TEXTO FORNECIDO:
O povo refeito do susto e revoltado, não se intimida e investe contra a casa do Tabelião, procurando arrombar-lhe a porta, enquanto novos tiros partiam de seu interior, pois agora, se tratava do “instinto de preservação!”, de quem se encontrava dentro da casa. Os feridos eram levados para a Farmácia Fluminense, nas proximidades, enquanto os mais graves eram conduzidos para o Hospital Santa Teresa.

O tumulto se generaliza e a polícia entra em cerrado tiroteio, ora atirando contra os sobrados e janelas das residências, ora a esmo. Quando tomba mais uma vitima fatal juntamente com outros feridos do grupo que se encontrava à porta do Teatro Capitólio. Deduzem que os tiros só poderiam ser disparados do ângulo em que se encontravam os policiais. Grupos de populares ainda continuaram a se arremeter contra a porta e conseguem retirar desta o Dr. Samideano Duarte da Silveira, filho do Tabelião, puxando-o para a calçada e aplicando-lhe violenta surra, enquanto o Delegado, Dr. Toledo Pizza, procurava retirá-lo das mãos dos populares e conduzi-lo à Delegacia. E impedido, os populares atiram o Dr. Samideano ao rio, donde o mesmo é retirado mais tarde pelos bombeiros.

LISTAGEM APRESENTADA:
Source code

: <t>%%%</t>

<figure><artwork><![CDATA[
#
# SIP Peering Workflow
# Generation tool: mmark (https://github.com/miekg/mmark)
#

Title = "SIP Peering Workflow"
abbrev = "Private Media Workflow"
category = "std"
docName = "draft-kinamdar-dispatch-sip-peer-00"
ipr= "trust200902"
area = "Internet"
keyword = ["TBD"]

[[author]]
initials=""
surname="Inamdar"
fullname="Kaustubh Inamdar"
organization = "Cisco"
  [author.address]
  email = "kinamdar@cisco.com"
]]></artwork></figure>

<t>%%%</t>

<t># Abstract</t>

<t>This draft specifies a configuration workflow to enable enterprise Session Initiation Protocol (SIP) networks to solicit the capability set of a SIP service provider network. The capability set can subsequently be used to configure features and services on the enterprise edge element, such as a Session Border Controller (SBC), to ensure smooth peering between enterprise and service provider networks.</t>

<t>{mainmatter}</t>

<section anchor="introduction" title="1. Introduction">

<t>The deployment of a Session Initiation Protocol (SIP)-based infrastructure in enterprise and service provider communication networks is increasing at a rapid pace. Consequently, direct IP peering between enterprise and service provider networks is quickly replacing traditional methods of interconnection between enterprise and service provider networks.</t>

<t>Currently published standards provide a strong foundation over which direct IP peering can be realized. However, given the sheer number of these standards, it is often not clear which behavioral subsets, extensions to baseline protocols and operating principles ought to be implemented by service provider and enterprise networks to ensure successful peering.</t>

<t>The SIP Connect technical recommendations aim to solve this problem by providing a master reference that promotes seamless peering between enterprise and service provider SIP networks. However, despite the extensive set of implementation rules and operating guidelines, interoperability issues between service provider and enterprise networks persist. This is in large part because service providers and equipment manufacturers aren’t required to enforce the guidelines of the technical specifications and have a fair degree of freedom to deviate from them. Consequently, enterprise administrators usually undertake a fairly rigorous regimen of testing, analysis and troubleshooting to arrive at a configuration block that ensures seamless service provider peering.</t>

ENUNCIADO 1: Transcreva o trecho do relato do tumulto que começa em "O povo refeito" e termina em "Hospital Santa Teresa.".
ENUNCIADO 2: Enumere todos os estabelecimentos designados por nome próprio no relato do tumulto.
ENUNCIADO 3: Retome o relato do tumulto a partir da última frase apresentada e dê-lhe prosseguimento.
A listagem pode ser desconsiderada.

RESPOSTA FINAL 1:
O povo refeito do susto e revoltado, não se intimida e investe contra a casa do Tabelião, procurando arrombar-lhe a porta, enquanto novos tiros partiam de seu interior, pois agora, se tratava do “instinto de preservação!”, de quem se encontrava dentro da casa. Os feridos eram levados para a Farmácia Fluminense, nas proximidades, enquanto os mais graves eram conduzidos para o Hospital Santa Teresa.

RESPOSTA FINAL 2: Farmácia Fluminense; Hospital Santa Teresa; Teatro Capitólio.

RESPOSTA FINAL 3:
Já eram 23 horas, quando se inicia o último tiroteio entre a policia e os ocupantes da casa. Com maior intensidade e obrigando os populares a se afastarem e se refugiarem. Havendo sido solicitada uma Companhia do 1º Batalhão de Caçadores para guarda da cidade, e com a fuga dos ocupantes da residência, normaliza-se a situação. Era meia-noite, “o ano chegara ao fim”.

REPERCUSSÕES E CONSEQUÊNCIAS

O saldo de vitimas deixado pelo conflito era de dois mortos e seis feridos graves. Os “criminosos” haviam se evadido, e corriam os boatos, para muitos infundados, de que estariam homiziados na casa do Coronel Antonio José Teixeira, em Pedro do Rio.

As manchetes dos jornais do primeiro dia do ano eram contundentes. Falavam do protesto da população; da afronta ao “brio petropolitano”; da satisfação dos ódios pelo Interventor e pelo Partido Popular Radical; eram citados, como responsáveis, e de conluio com a “quadrilha Caparaó”, como eram denominados os Duarte da Silveira.

Os jornais cariocas dedicaram manchetes e colunas inteiras ao assunto – O Globo, Correio da Manhã, Diário de Noticias, A Pátria, O Avante, a Vanguarda, O Jornal e o Jornal do Brasil. O periódico A Noite, dedicara uma edição inteira e ilustrada [10].

[10] Possuía uma agência em Petrópolis com correspondente e fotografo.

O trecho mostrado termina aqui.